Items listed in a dataset
◇ ◇ ◇ ◇ ◇

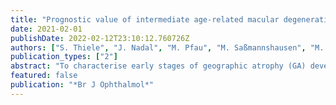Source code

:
 ```yaml
---
title: "Prognostic value of intermediate age-related macular degeneration phenotypes for geographic atrophy progression"
date: 2021-02-01
publishDate: 2022-02-12T23:10:12.760726Z
authors: ["S. Thiele", "J. Nadal", "M. Pfau", "M. Saßmannshausen", "M. Fleckenstein", "F. G. Holz", "M. Schmid", "S. Schmitz-Valckenberg"]
publication_types: ["2"]
abstract: "To characterise early stages of geographic atrophy (GA) development in age-related macular degeneration (AMD) and to determine the prognostic value of structural precursor lesions in eyes with intermediate (i) AMD on the subsequent GA progression. Structural precursor lesions for atrophic areas (lesion size at least 0.5 mm² in fundus autofluorescence images) were retrospectively identified based on multimodal imaging and evaluated for association with the subsequent GA enlargement rates (square-root transformed, sqrt). A linear mixed-effects model was used to account for the hierarchical nature of the data with a Tukey post hoc test to assess the impact of the local precursor on the subsequent GA progression rate. A total of 39 eyes with GA of 34 patients with a mean age of 74.4±6.7 (±SD) years were included in this study. Five precursor lesions (phenotypes 1-5) preceding GA development were identified: large, sub-retinal pigment epithelial drusen (n=19), reticular pseudodrusen (RPD, n=10), refractile deposits (n=4), pigment epithelial detachment (n=4) and vitelliform lesions (n=2). Precursor lesions exhibited a significant association with the subsequent (sqrt) GA progression rates (p=0.0018) with RPD (phenotype 2) being associated with the fastest GA enlargement (2.29±0.52 (±SE) mm/year. The results indicate the prognostic relevance of iAMD phenotyping for subsequent GA progression highlighting the role of structural AMD features across different AMD stages."
featured: false
publication: "*Br J Ophthalmol*"
---
```


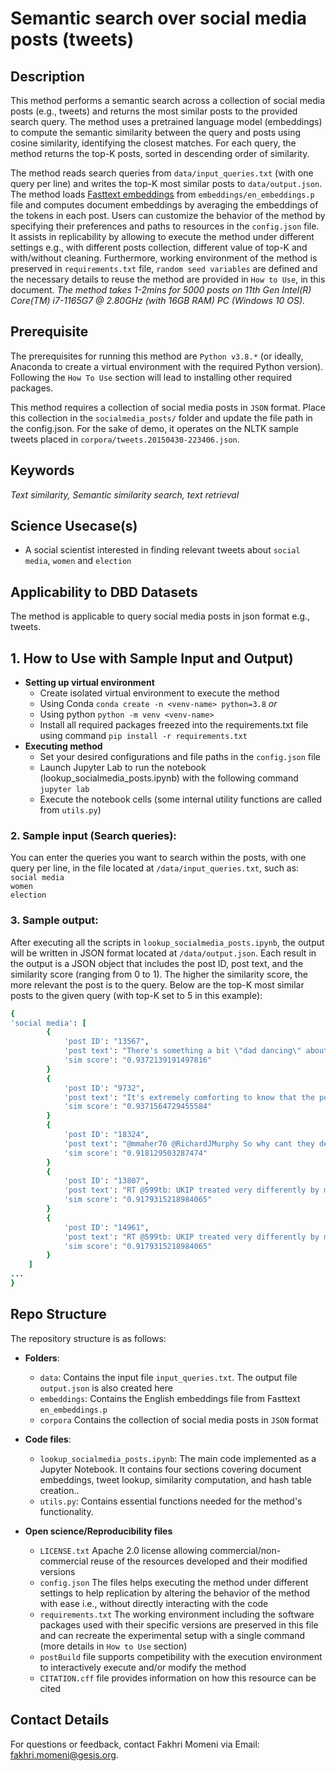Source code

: 

# Semantic search over social media posts (tweets)

## Description
This method performs a semantic search across a collection of social media posts (e.g., tweets) and returns the most similar posts to the provided search query. The method uses a pretrained language model (embeddings) to compute the semantic similarity between the query and posts using cosine similarity, identifying the closest matches. For each query, the method returns the top-K posts, sorted in descending order of similarity.

The method reads search queries from `data/input_queries.txt` (with one query per line) and writes the top-K most similar posts to `data/output.json`. The method loads [Fasttext embeddings](https://dl.fbaipublicfiles.com/fasttext/vectors-english/wiki-news-300d-1M.vec.zip) from `embeddings/en_embeddings.p` file and computes document embeddings by averaging the embeddings of the tokens in each post.
Users can customize the behavior of the method by specifying their preferences and paths to resources in the `config.json` file. It assists in replicability by allowing to execute the method under different settings e.g., with different posts collection, different value of top-K and with/without cleaning. Furthermore, working environment of the method is preserved in `requirements.txt` file, `random seed variables` are defined and the necessary details to reuse the method are provided in `How to Use`, in this document. *The method takes 1-2mins for 5000 posts on 11th Gen Intel(R) Core(TM) i7-1165G7 @ 2.80GHz (with 16GB RAM) PC (Windows 10 OS).* 

## Prerequisite
The prerequisites for running this method are `Python v3.8.*` (or ideally, Anaconda to create a virtual environment with the required Python version). Following the `How To Use` section will lead to installing other required packages.

This method requires a collection of social media posts in `JSON` format. Place this collection in the `socialmedia_posts/` folder and update the file path in the config.json.
For the sake of demo, it operates on the NLTK sample tweets placed in `corpora/tweets.20150430-223406.json`.

## Keywords
*Text similarity, Semantic similarity search, text retrieval* 

## Science Usecase(s)
- A social scientist interested in finding relevant tweets about `social media`, `women` and `election`

## Applicability to DBD Datasets
The method is applicable to query social media posts in json format e.g., tweets. 

## 1. How to Use with Sample Input and Output)
- **Setting up virtual environment**
    - Create isolated virtual environment to execute the method
    - Using Conda `conda create -n <venv-name> python=3.8` *or*
    - Using python `python -m venv <venv-name>`
    - Install all required packages freezed into the requirements.txt file using command `pip install -r requirements.txt` 
- **Executing method**
    - Set your desired configurations and file paths in the `config.json` file
    - Launch Jupyter Lab to run the notebook (lookup_socialmedia_posts.ipynb) with the following command `jupyter lab`
    - Execute the notebook cells (some internal utility functions are called from `utils.py`)


### 2. Sample input (Search queries):
You can enter the queries you want to search within the posts, with one query per line, in the file located at `/data/input_queries.txt`, such as:
`social media` \
`women` \
`election`


### 3. Sample output:
After executing all the scripts in `lookup_socialmedia_posts.ipynb`, the output will be written in JSON format located at `/data/output.json`. Each result in the output is a JSON object that includes the post ID, post text, and the similarity score (ranging from 0 to 1). The higher the similarity score, the more relevant the post is to the query.
Below are the top-K most similar posts to the given query (with top-K set to 5 in this example):

```ruby
{
'social media': [
        {
            'post ID': "13567",
            'post text': "There's something a bit \"dad dancing\" about the way the Tories try to electioneer via social media https://t.co/WH0cmv76VD",
            'sim score': "0.9372139191497816" 
        }
        {
            'post ID': "9732",
            'post text': "It's extremely comforting to know that the power of mainstream media has been diluted by social media? #SNP",
            'sim score': "0.9371564729455584" 
        }
        {
            'post ID': "18324",
            'post text': "@mmaher70 @RichardJMurphy So why cant they defend the position thats just total incompetence constantly allow Tories to set agenda esp media",
            'sim score': "0.918129503287474" 
        }
        {
            'post ID': "13807",
            'post text': "RT @599tb: UKIP treated very differently by media #AskNigelFarage http://t.co/pLxsraTDTJ",
            'sim score': "0.9179315218984065" 
        }
        {
            'post ID': "14961",
            'post text': "RT @599tb: UKIP treated very differently by media #AskNigelFarage http://t.co/pLxsraTDTJ",
            'sim score': "0.9179315218984065" 
        }
    ]
...
}
```
## Repo Structure
The repository structure is as follows:
- **Folders**:
  - `data`: Contains the input file `input_queries.txt`. The output file `output.json` is also created here
  - `embeddings`: Contains the English embeddings file from Fasttext `en_embeddings.p`
  - `corpora` Contains the collection of social media posts in `JSON` format

- **Code files**:
  - `lookup_socialmedia_posts.ipynb`: The main code implemented as a Jupyter Notebook. It contains four sections covering document embeddings, tweet lookup, similarity computation, and hash table creation..
  - `utils.py`: Contains essential functions needed for the method's functionality.
    
- **Open science/Reproducibility files**
  - `LICENSE.txt` Apache 2.0 license allowing commercial/non-commercial reuse of the resources developed and their modified versions
  - `config.json` The files helps executing the method under different settings to help replication by altering the behavior of the method with ease i.e., without directly interacting with the code
  - `requirements.txt` The working environment including the software packages used with their specific versions are preserved in this file and can recreate the experimental setup with a single command (more details in `How to Use` section)
  -  `postBuild` file supports competibility with the execution environment to interactively execute and/or modify the method
  -  `CITATION.cff` file provides information on how this resource can be cited


## Contact Details
For questions or feedback, contact Fakhri Momeni via Email: fakhri.momeni@gesis.org.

◇ ◇ ◇ ◇ ◇

**Task brief**
Could you transcribe all of the data exactly and omit the pictures?

**Answer to this task**
Source code

:
 ```yaml
---
title: "Prognostic value of intermediate age-related macular degeneration phenotypes for geographic atrophy progression"
date: 2021-02-01
publishDate: 2022-02-12T23:10:12.760726Z
authors: ["S. Thiele", "J. Nadal", "M. Pfau", "M. Saßmannshausen", "M. Fleckenstein", "F. G. Holz", "M. Schmid", "S. Schmitz-Valckenberg"]
publication_types: ["2"]
abstract: "To characterise early stages of geographic atrophy (GA) development in age-related macular degeneration (AMD) and to determine the prognostic value of structural precursor lesions in eyes with intermediate (i) AMD on the subsequent GA progression. Structural precursor lesions for atrophic areas (lesion size at least 0.5 mm² in fundus autofluorescence images) were retrospectively identified based on multimodal imaging and evaluated for association with the subsequent GA enlargement rates (square-root transformed, sqrt). A linear mixed-effects model was used to account for the hierarchical nature of the data with a Tukey post hoc test to assess the impact of the local precursor on the subsequent GA progression rate. A total of 39 eyes with GA of 34 patients with a mean age of 74.4±6.7 (±SD) years were included in this study. Five precursor lesions (phenotypes 1-5) preceding GA development were identified: large, sub-retinal pigment epithelial drusen (n=19), reticular pseudodrusen (RPD, n=10), refractile deposits (n=4), pigment epithelial detachment (n=4) and vitelliform lesions (n=2). Precursor lesions exhibited a significant association with the subsequent (sqrt) GA progression rates (p=0.0018) with RPD (phenotype 2) being associated with the fastest GA enlargement (2.29±0.52 (±SE) mm/year. The results indicate the prognostic relevance of iAMD phenotyping for subsequent GA progression highlighting the role of structural AMD features across different AMD stages."
featured: false
publication: "*Br J Ophthalmol*"
---
```


Source code

: 

# Semantic search over social media posts (tweets)

## Description
This method performs a semantic search across a collection of social media posts (e.g., tweets) and returns the most similar posts to the provided search query. The method uses a pretrained language model (embeddings) to compute the semantic similarity between the query and posts using cosine similarity, identifying the closest matches. For each query, the method returns the top-K posts, sorted in descending order of similarity.

The method reads search queries from `data/input_queries.txt` (with one query per line) and writes the top-K most similar posts to `data/output.json`. The method loads [Fasttext embeddings](https://dl.fbaipublicfiles.com/fasttext/vectors-english/wiki-news-300d-1M.vec.zip) from `embeddings/en_embeddings.p` file and computes document embeddings by averaging the embeddings of the tokens in each post.
Users can customize the behavior of the method by specifying their preferences and paths to resources in the `config.json` file. It assists in replicability by allowing to execute the method under different settings e.g., with different posts collection, different value of top-K and with/without cleaning. Furthermore, working environment of the method is preserved in `requirements.txt` file, `random seed variables` are defined and the necessary details to reuse the method are provided in `How to Use`, in this document. *The method takes 1-2mins for 5000 posts on 11th Gen Intel(R) Core(TM) i7-1165G7 @ 2.80GHz (with 16GB RAM) PC (Windows 10 OS).* 

## Prerequisite
The prerequisites for running this method are `Python v3.8.*` (or ideally, Anaconda to create a virtual environment with the required Python version). Following the `How To Use` section will lead to installing other required packages.

This method requires a collection of social media posts in `JSON` format. Place this collection in the `socialmedia_posts/` folder and update the file path in the config.json.
For the sake of demo, it operates on the NLTK sample tweets placed in `corpora/tweets.20150430-223406.json`.

## Keywords
*Text similarity, Semantic similarity search, text retrieval* 

## Science Usecase(s)
- A social scientist interested in finding relevant tweets about `social media`, `women` and `election`

## Applicability to DBD Datasets
The method is applicable to query social media posts in json format e.g., tweets. 

## 1. How to Use with Sample Input and Output)
- **Setting up virtual environment**
    - Create isolated virtual environment to execute the method
    - Using Conda `conda create -n <venv-name> python=3.8` *or*
    - Using python `python -m venv <venv-name>`
    - Install all required packages freezed into the requirements.txt file using command `pip install -r requirements.txt` 
- **Executing method**
    - Set your desired configurations and file paths in the `config.json` file
    - Launch Jupyter Lab to run the notebook (lookup_socialmedia_posts.ipynb) with the following command `jupyter lab`
    - Execute the notebook cells (some internal utility functions are called from `utils.py`)


### 2. Sample input (Search queries):
You can enter the queries you want to search within the posts, with one query per line, in the file located at `/data/input_queries.txt`, such as:
`social media` \
`women` \
`election`


### 3. Sample output:
After executing all the scripts in `lookup_socialmedia_posts.ipynb`, the output will be written in JSON format located at `/data/output.json`. Each result in the output is a JSON object that includes the post ID, post text, and the similarity score (ranging from 0 to 1). The higher the similarity score, the more relevant the post is to the query.
Below are the top-K most similar posts to the given query (with top-K set to 5 in this example):

```ruby
{
'social media': [
        {
            'post ID': "13567",
            'post text': "There's something a bit \"dad dancing\" about the way the Tories try to electioneer via social media https://t.co/WH0cmv76VD",
            'sim score': "0.9372139191497816" 
        }
        {
            'post ID': "9732",
            'post text': "It's extremely comforting to know that the power of mainstream media has been diluted by social media? #SNP",
            'sim score': "0.9371564729455584" 
        }
        {
            'post ID': "18324",
            'post text': "@mmaher70 @RichardJMurphy So why cant they defend the position thats just total incompetence constantly allow Tories to set agenda esp media",
            'sim score': "0.918129503287474" 
        }
        {
            'post ID': "13807",
            'post text': "RT @599tb: UKIP treated very differently by media #AskNigelFarage http://t.co/pLxsraTDTJ",
            'sim score': "0.9179315218984065" 
        }
        {
            'post ID': "14961",
            'post text': "RT @599tb: UKIP treated very differently by media #AskNigelFarage http://t.co/pLxsraTDTJ",
            'sim score': "0.9179315218984065" 
        }
    ]
...
}
```
## Repo Structure
The repository structure is as follows:
- **Folders**:
  - `data`: Contains the input file `input_queries.txt`. The output file `output.json` is also created here
  - `embeddings`: Contains the English embeddings file from Fasttext `en_embeddings.p`
  - `corpora` Contains the collection of social media posts in `JSON` format

- **Code files**:
  - `lookup_socialmedia_posts.ipynb`: The main code implemented as a Jupyter Notebook. It contains four sections covering document embeddings, tweet lookup, similarity computation, and hash table creation..
  - `utils.py`: Contains essential functions needed for the method's functionality.
    
- **Open science/Reproducibility files**
  - `LICENSE.txt` Apache 2.0 license allowing commercial/non-commercial reuse of the resources developed and their modified versions
  - `config.json` The files helps executing the method under different settings to help replication by altering the behavior of the method with ease i.e., without directly interacting with the code
  - `requirements.txt` The working environment including the software packages used with their specific versions are preserved in this file and can recreate the experimental setup with a single command (more details in `How to Use` section)
  -  `postBuild` file supports competibility with the execution environment to interactively execute and/or modify the method
  -  `CITATION.cff` file provides information on how this resource can be cited


## Contact Details
For questions or feedback, contact Fakhri Momeni via Email: fakhri.momeni@gesis.org.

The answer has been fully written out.